When you'd observe where you need the most energy to move at your desired speed at your desired radial distance, then you'd see it's simply on that ascending side. Your actuator just does the energy-adjustment automatically because it just moves to a predefined location, you assume it doesn't matter...
Only gravity can contribute momentum, because it is a uniform acceleration
Dude..?
For your reference, consider again what happens when the two interactions are rotated 90° relative to one another:
Much appreciated !
They are symmetric.
No longer are the red angular weights on the outside when the Green pendulum goes down, and no longer on the inside when the green goes up.
hmm. ok I see.
I notice I'm biased to see exactly what I tried to show in "Importance of raising weights"...

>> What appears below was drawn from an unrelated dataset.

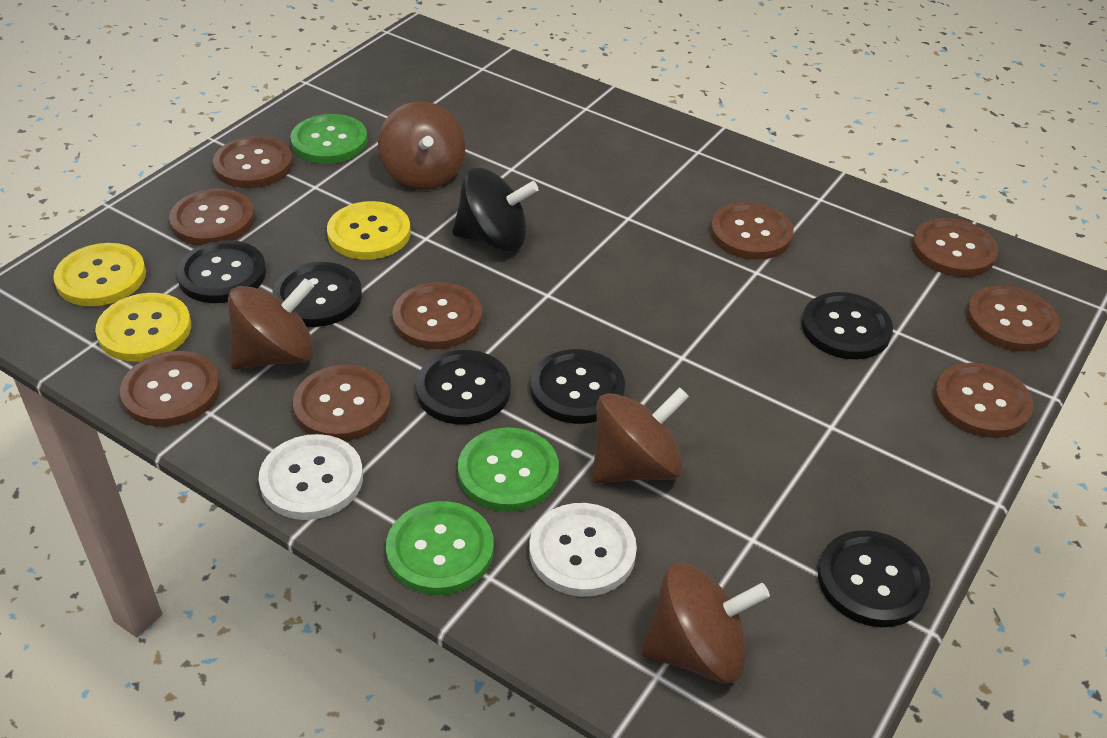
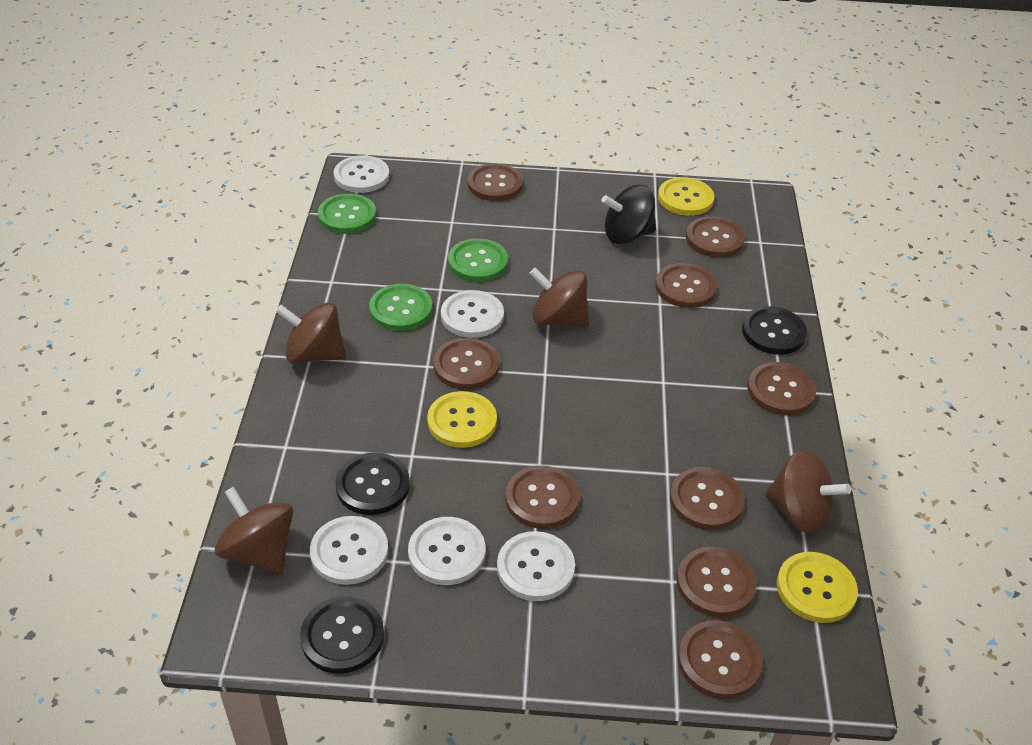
black button: [176,240,266,303] [272,262,362,327] [416,350,511,425] [531,349,625,424] [802,292,893,359] [818,530,930,627] = 6 -> [300,596,384,674] [335,452,410,515] [742,306,807,354] = 3
white button: [258,434,363,520] [529,503,637,597] = 2 -> [310,516,388,585] [334,156,389,193] [408,517,485,585] [441,290,504,338] [497,531,575,601] = 5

I just see similar things: To me a vertical raise against gravity is similar (not equal) to a center seeking raise against centrifugal.
Perhaps that view is not entirely normal... SORRY.
Your latest example is as like moving sideways (as people usually try in their PMM).
Hence it is most likely that when you reverse this latest action (as if like moving towards the unfortunate ascending side), the effect will be even worse.
But that similarity doesn't change a thing, actually makes it easier.
In my topic I'm not talking about any mechanism, just about the necessity of a lift to create an overbalanced situation, and thus the futility to move sideways as is usually attempted. In my case I could use an actuator to raise things against gravity, doing it 180 degrees apart it also continuously moves back and forth... such action costs energy, and is equalized with the resulting torque per cycle: (wheel acceleration)
I have to admit, rising against centrifugal is perhaps more elegant.